- 15 April, 2012 22:00
Like it or not, we all have preferences, misconceptions and preconceived ideas about names. Whether it’s people, suburbs, businesses or brands in their own right, we place a lot weight on a name. When the new Yellow Pages arrived on the weekend, I got to thinking about what an aged medium it is. And how all those companies who had specifically named their business in order to appear in the front of each section were faring in the age of Google and online search. The Yellow Pages wouldn’t be my first port of call to find an IT reseller, but it did get me thinking about naming conventions in the industry.
While you don’t see AAAA Auckland IT Resellers appearing, the industry has certainly conformed in many cases to fads and other naming conventions. The three-letter acronym has been popular, as has truncating words, applying novel spelling and symbols and joining words together. And lest we forget the appendage of “Solutions” to any number of eloquent and meaningful words; think Certus Solutions, Oxygen Business Solutions and Solnet Solutions (formerly SolNet Solutions).

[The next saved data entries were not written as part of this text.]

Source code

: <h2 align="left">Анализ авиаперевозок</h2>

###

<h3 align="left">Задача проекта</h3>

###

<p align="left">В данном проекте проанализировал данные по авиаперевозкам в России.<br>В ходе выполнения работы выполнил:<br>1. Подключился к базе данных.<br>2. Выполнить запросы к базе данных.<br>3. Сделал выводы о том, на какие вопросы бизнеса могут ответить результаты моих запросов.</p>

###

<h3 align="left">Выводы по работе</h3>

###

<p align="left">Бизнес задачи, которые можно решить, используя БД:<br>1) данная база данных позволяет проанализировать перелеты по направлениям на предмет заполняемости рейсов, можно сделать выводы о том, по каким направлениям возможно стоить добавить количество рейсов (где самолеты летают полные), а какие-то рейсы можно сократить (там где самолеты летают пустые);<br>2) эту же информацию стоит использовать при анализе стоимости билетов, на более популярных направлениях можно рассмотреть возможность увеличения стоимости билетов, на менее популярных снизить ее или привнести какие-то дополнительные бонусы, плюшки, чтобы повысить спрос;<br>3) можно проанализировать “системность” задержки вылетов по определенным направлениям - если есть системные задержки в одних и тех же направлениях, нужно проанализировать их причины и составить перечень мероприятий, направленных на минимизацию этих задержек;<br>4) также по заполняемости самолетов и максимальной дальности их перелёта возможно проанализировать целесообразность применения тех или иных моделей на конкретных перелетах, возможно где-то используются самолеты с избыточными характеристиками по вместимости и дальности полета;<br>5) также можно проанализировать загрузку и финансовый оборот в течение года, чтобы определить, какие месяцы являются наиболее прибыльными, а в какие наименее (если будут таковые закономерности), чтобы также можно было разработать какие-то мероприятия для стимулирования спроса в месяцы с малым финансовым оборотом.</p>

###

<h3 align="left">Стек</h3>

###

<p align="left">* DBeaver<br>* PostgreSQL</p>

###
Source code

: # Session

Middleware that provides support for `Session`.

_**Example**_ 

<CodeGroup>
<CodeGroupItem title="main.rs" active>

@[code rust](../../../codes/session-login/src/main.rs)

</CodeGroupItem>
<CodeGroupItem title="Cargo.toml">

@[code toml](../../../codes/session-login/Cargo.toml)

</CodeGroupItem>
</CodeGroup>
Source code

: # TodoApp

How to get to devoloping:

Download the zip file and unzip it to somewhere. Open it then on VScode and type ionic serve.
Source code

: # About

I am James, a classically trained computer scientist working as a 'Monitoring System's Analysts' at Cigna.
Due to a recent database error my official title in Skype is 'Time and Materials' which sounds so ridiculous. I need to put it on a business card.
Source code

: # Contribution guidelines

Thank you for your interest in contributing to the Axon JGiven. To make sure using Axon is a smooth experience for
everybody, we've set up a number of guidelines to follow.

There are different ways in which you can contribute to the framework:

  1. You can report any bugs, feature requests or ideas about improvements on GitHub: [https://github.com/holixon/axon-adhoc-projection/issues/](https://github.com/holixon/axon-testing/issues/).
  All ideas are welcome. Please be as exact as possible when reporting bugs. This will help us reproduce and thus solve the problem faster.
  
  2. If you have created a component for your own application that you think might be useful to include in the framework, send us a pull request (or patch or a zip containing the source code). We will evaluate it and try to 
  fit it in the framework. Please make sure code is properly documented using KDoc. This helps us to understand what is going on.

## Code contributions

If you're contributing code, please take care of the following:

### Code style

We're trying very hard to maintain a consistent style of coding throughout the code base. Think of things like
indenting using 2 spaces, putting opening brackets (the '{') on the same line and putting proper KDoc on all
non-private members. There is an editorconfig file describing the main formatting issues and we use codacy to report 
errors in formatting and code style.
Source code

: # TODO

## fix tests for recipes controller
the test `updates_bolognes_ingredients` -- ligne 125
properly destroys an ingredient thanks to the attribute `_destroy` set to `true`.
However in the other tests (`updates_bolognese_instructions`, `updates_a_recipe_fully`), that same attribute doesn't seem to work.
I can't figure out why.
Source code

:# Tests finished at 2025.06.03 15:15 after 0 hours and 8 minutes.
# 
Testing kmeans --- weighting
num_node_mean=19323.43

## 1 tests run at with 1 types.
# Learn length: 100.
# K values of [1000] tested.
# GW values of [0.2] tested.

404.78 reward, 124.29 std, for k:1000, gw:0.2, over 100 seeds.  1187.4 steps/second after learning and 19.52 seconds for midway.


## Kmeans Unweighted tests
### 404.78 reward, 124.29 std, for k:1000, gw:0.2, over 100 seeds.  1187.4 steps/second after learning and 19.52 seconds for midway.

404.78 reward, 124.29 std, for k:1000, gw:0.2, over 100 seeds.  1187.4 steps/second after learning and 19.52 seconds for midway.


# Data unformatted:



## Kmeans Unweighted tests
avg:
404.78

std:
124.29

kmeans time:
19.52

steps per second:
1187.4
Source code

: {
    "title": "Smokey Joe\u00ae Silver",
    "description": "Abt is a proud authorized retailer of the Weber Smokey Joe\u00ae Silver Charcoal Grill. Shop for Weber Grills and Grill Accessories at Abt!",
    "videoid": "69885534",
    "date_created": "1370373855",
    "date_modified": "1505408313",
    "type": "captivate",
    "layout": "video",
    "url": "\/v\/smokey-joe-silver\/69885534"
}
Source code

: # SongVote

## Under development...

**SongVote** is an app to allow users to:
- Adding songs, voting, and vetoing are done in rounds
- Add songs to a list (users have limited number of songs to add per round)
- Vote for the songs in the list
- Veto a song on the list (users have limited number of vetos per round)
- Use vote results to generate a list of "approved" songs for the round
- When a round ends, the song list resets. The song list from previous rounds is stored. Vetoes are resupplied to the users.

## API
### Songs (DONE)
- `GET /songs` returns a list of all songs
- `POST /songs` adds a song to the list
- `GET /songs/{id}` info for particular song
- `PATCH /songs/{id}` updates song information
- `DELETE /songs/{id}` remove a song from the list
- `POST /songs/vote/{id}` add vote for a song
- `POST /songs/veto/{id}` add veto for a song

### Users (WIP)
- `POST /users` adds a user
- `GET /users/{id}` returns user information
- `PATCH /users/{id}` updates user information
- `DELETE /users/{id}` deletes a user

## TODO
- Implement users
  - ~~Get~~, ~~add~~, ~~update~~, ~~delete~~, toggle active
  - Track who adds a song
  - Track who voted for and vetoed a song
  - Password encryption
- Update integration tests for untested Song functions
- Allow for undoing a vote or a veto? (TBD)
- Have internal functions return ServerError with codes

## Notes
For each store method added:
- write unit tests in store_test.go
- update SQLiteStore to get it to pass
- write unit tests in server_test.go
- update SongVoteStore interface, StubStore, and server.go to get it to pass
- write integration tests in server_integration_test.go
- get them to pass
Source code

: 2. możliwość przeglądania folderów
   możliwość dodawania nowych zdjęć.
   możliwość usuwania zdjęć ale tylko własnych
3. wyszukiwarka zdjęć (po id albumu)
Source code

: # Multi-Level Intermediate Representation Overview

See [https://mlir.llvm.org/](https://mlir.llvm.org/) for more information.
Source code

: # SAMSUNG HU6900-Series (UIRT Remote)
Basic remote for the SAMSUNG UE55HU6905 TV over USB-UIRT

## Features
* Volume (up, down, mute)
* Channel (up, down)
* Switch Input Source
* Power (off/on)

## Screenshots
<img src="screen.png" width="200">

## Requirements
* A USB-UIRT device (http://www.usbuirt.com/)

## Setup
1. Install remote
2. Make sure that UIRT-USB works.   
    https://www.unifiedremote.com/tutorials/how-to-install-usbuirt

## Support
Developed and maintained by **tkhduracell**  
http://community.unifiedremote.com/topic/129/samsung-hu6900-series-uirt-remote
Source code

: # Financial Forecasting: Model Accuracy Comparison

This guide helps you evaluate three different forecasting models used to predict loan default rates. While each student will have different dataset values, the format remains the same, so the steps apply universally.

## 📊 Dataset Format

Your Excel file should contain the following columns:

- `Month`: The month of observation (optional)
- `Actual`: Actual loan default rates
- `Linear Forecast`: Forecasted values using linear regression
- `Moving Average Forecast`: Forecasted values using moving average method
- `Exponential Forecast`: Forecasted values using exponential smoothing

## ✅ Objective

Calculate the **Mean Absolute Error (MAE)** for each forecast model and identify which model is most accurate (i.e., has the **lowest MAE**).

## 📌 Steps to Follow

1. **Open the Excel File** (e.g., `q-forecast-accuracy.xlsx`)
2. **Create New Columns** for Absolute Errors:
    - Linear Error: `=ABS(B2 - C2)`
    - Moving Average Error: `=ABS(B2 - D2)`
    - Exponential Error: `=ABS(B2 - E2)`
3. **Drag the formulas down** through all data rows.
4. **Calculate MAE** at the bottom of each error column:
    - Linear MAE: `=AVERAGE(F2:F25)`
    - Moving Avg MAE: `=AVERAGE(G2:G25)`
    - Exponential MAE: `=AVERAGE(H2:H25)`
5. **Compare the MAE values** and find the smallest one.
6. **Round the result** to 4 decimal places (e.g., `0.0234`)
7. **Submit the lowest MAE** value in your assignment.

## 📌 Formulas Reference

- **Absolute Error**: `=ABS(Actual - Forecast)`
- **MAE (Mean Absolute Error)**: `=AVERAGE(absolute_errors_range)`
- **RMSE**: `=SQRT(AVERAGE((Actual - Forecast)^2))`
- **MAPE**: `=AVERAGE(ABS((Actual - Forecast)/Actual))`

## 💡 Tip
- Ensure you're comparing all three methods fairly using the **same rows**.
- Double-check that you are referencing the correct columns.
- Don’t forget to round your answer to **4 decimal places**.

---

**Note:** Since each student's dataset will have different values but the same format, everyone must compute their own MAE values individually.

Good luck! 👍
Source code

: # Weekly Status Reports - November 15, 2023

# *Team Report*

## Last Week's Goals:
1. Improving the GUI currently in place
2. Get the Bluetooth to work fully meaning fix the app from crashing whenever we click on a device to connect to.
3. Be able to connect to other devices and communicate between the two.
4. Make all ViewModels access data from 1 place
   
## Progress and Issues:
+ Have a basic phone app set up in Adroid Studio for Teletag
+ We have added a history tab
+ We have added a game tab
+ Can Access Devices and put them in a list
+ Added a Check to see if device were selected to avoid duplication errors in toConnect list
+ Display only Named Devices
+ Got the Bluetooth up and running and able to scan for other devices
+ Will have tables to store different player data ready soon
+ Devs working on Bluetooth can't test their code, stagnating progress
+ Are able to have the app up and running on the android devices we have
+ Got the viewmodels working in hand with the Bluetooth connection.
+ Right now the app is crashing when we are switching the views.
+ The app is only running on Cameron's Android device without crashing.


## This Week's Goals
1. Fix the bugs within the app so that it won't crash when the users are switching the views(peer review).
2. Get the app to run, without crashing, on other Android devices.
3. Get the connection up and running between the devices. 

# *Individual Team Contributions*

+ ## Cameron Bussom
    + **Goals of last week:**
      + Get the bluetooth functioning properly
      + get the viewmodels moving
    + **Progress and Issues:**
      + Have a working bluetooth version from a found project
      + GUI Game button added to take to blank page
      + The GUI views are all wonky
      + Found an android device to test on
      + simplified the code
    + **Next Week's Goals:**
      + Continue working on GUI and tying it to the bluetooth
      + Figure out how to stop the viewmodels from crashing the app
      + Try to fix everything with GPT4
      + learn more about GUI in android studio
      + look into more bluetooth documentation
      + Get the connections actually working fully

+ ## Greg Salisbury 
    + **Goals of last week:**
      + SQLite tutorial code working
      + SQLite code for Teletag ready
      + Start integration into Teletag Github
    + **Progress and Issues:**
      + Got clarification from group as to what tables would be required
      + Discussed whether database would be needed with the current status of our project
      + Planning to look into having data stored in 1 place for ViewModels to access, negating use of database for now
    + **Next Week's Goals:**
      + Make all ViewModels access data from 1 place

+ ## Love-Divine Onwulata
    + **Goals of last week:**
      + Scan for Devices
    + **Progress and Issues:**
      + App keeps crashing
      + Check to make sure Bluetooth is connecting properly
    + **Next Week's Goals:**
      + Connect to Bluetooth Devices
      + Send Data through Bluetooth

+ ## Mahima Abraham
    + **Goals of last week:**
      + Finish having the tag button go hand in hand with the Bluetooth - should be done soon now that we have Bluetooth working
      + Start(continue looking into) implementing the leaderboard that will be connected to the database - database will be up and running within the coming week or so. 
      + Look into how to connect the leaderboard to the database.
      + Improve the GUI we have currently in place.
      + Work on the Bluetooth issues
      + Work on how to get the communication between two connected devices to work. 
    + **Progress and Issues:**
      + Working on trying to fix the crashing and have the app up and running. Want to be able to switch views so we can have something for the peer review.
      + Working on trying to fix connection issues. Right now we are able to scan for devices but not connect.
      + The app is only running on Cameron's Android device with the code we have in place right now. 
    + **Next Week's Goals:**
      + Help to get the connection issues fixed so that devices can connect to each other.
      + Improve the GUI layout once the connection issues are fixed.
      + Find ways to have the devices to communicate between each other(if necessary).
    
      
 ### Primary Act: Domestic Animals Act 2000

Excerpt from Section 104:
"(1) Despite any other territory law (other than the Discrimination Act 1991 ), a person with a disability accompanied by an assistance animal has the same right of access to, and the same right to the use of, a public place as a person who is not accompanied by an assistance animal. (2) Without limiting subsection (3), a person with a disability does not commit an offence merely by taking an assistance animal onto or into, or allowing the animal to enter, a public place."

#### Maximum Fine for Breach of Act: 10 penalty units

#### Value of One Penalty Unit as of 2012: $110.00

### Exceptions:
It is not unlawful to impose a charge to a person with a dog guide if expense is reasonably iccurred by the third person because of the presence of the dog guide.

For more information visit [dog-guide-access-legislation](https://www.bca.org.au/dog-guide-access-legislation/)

So, what’s in a name? There are many things that sit behind the name... reputation, capability, size and scale. But strictly speaking, first impressions are critical. That initial gut reaction will come down to the name. With people and suburbs there are good connotations and bad, based on personal experience. Business and brand names are often affected by others’ opinions or recommendations. The name you know, the one that comes with a reputation, the one that can be vouched for is often the one you’ll go for.
A name is not the be-all and end-all, but it will have an impact. You will have to work that much harder for the market to see every other element you get right; service, reputation, delivery etc. It’s not called “marketing” for no reason. The catchy names, the well presented websites all provide a business advantage.
Branding in IT — particularly in the channel, is a curious beast. Being practical and entirely pragmatic; branding is not high on the priority list when resellers lay plans to establish a business and launch themselves upon the market. Competition, market share and market opportunity are all carefully reviewed and assessed. It seems that owner-operators (as is often the case) are typically from a more technical background and so staffing, premises and client-base are all made priorities. But vast amounts of money aren’t spent with brand consultants and designers to come up with the perfect outward symbol of the emerging company.
Whether by design or by default, there have been a number of extremely well executed reseller brands — and there have been a number that went the other way. Those that have had the opportunity to rebrand have often been left in a much better position brand-wise. While rebranding always remains an option, this is a hugely expensive and time consuming exercise, particularly for businesses of any scale.
So my advice to those planning an entry into the market is to think very carefully about your name and brand. Money spent on advice can be money well spent. Your brand will be with you for a long time and will play an important role in making (if not breaking) your business.